After three month, I finally figured out even first what the issue is and resolved it. It turned out to be a nvidia issue with Secure Boot.
Feel obliged to thank jorgemf and Yao Zhang for your help at a time I couldn't even good articulate the problem.
Meanwhile I hope my case can help other people having a same problem.
All started with my attempt to install nvidia driver again today. The installation seemed successful but in the end, it says,
Unable to load the “nvidia-drm” kernel module.
So I thought maybe I could manually load the kernel with
modprobe mvidia-drm
but got an error says something like "required key not applicable". Wonder what that meant so googled a bit. It turned out to be application not registered! So that module has been stopped by Secure Boot!
Went back to boot settings and disabled secure boot. Installed nvidia driver again, successful! Now in Nvidia settings it looks like this:
See now the gpu device shows there.
Head further to install cuda and cudnn.
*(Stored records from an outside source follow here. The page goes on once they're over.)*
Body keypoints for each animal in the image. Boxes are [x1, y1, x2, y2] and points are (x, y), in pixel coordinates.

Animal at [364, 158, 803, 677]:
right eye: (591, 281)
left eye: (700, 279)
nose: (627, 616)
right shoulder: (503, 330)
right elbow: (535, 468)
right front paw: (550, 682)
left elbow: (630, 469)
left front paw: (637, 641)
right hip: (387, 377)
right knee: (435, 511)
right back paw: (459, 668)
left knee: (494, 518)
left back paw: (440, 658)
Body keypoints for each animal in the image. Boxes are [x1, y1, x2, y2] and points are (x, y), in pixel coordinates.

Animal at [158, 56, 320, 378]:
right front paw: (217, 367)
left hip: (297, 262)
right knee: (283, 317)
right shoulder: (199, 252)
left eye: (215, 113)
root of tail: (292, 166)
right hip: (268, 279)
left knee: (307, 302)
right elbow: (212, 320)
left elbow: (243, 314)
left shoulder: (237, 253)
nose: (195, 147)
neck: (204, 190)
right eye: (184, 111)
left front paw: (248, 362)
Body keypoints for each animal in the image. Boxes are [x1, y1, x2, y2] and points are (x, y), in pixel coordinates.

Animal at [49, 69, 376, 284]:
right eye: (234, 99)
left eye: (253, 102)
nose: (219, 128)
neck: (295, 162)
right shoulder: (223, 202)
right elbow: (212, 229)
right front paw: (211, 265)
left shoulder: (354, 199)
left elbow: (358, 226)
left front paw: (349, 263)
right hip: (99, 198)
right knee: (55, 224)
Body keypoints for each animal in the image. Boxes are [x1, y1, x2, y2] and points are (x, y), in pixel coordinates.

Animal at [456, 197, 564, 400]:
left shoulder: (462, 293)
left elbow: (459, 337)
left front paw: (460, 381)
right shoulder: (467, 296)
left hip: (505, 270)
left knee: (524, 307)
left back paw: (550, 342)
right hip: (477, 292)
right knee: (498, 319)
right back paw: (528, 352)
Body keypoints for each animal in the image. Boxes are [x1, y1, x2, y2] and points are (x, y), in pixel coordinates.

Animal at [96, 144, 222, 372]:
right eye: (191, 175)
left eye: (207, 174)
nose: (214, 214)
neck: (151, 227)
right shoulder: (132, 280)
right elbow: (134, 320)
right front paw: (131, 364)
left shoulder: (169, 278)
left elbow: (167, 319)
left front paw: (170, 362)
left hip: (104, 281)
Found this github gist super useful: https://gist.github.com/wangruohui/df039f0dc434d6486f5d4d098aa52d07
Last step, just followed the installation on Tensorflow home page. Tested it did run on GPU!
The take-home message is if you fail to install Nvidia driver on linux system, you probably need to disable Secure Boot. Personal opinion, Windows turned this good idea into a nightmare for linux users!